One quick example. Our brains have proven hard to decipher, but once you can measure the signals from them, the idea of recording dreams for playback the next morning, or tele-communicating with just a thought, are no longer actually far-fetched. It's reasonable to believe, if we can build machines sensitive and durable enough to measure brain activity, a pattern-recognising AI with a bit of training could rebuild our thoughts and present them back to us as literal words and images. We’ve been able to measure the carrier signals of brain activity for some time, but we’ve never had the ability to recognise the patterns inside them in the ways we’ll likely soon be able to.
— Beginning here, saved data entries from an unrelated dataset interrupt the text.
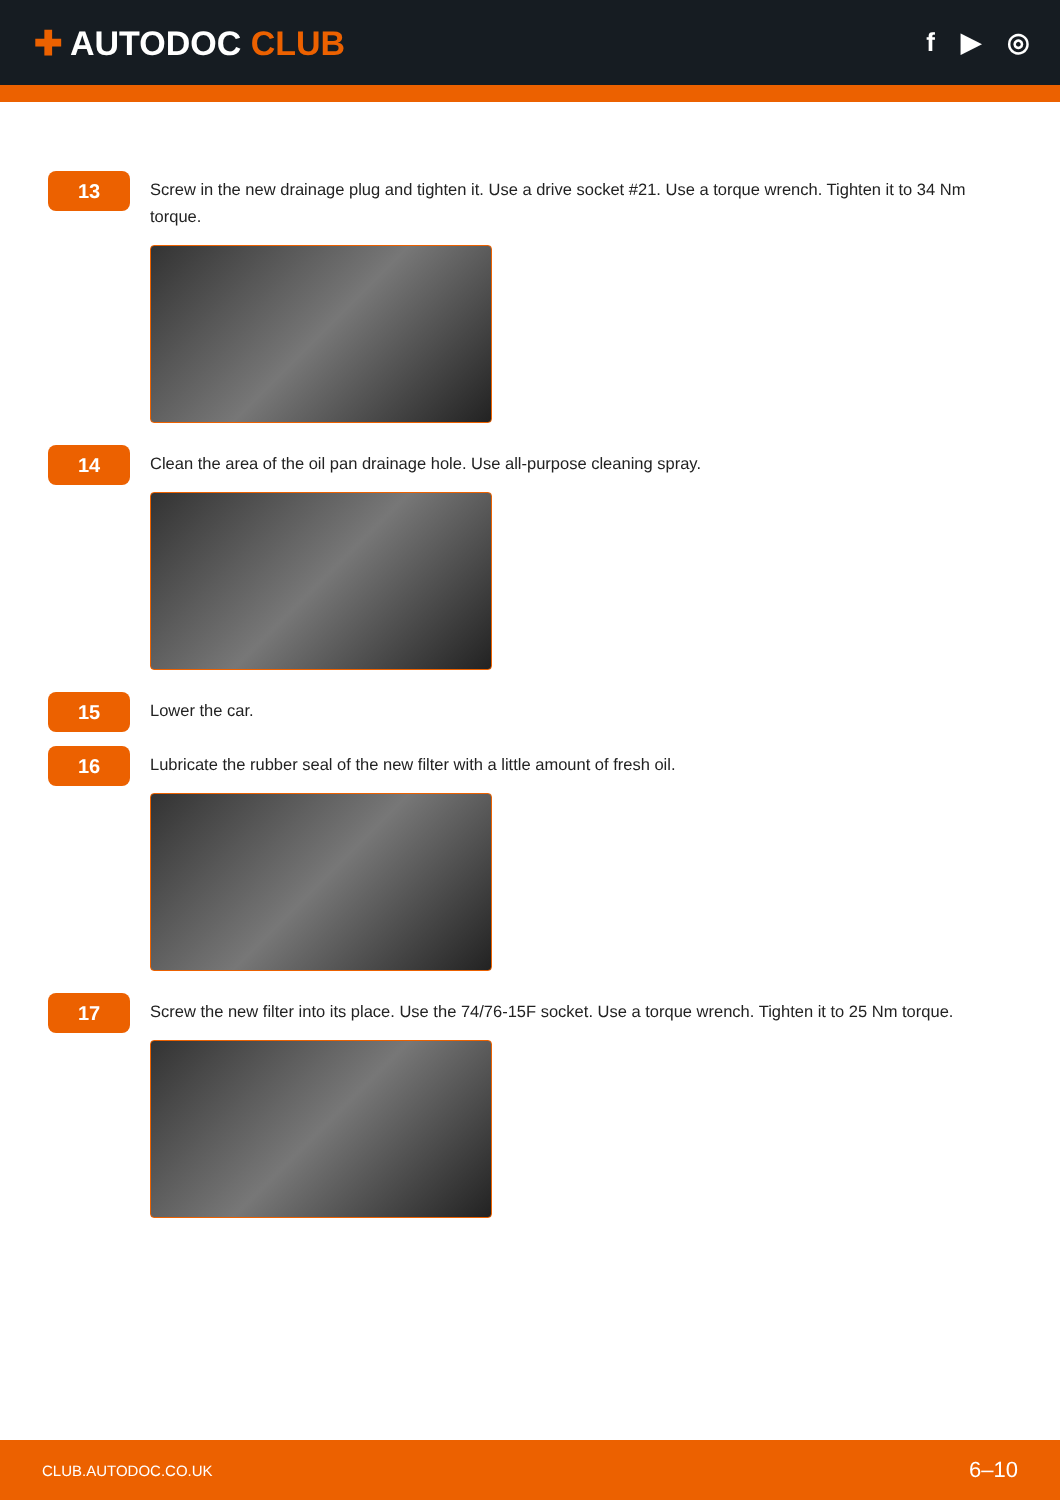✚ AUTODOC CLUB
f ▶ ◎
13
Screw in the new drainage plug and tighten it. Use a drive socket #21. Use a torque wrench. Tighten it to 34 Nm torque.
14
Clean the area of the oil pan drainage hole. Use all-purpose cleaning spray.
15
Lower the car.
16
Lubricate the rubber seal of the new filter with a little amount of fresh oil.
17
Screw the new filter into its place. Use the 74/76-15F socket. Use a torque wrench. Tighten it to 25 Nm torque.
CLUB.AUTODOC.CO.UK 6–10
It's fair to say, this could do a lot of interesting things for the speed that we communicate at.
It could also cause some pretty severe privacy and justice issues. And gather some agonisingly good marketing data for any big companies we chose to allow ‘into’ our brains.
The recognition of a pattern appears to be a simple concept but, applied at overwhelming scale, it takes us from ‘saving a few button presses while text-messaging on a dumbphone’, to recognising disease and identifying cures, reinventing financial systems, creating entirely individualised entertainment, telepathy, and much more.
Suffice to say, it should be clear the path that pattern-recognition AI takes us down is actually unlikely to result in the sorts of anodyne humanoid-helper-bots that science fiction writers have pitched at us over the decades.
Regardless of whether you believe that AI will be mostly good or mostly bad for humanity, it’s certainly going to be bumpy for humanity.
It’s worth pointing out these things can simply be understood as an evolution of our development of computers. A computer has actually never been capable of naturally understanding human language, any more than an earthworm can. There has always been a need to convert a human instruction into machine code – the string of, typically, binary digits that the processor itself can use – and then back again, to deliver the response in a format we can understand.
So, a functional computer – at least until this point – needs to fundamentally be a translation machine before it can be anything else.
And that brings up the question of what a future computer might actually be. Because, we’re already contending with AI ‘black boxes’; parts of systems that are intellectually impenetrable to us, to the extent that we can’t see or understand how or why they identify the patterns they do. At some point these machines will be working with so much data, in such granular ways, that no-one – including their developers – will be able to decipher their output or intent, and the core ‘translation machine’ functionality will be moot.
At some point AI machines will be built that will reframe our relationship with them as the equivalent of an earthworm’s relationship to a human.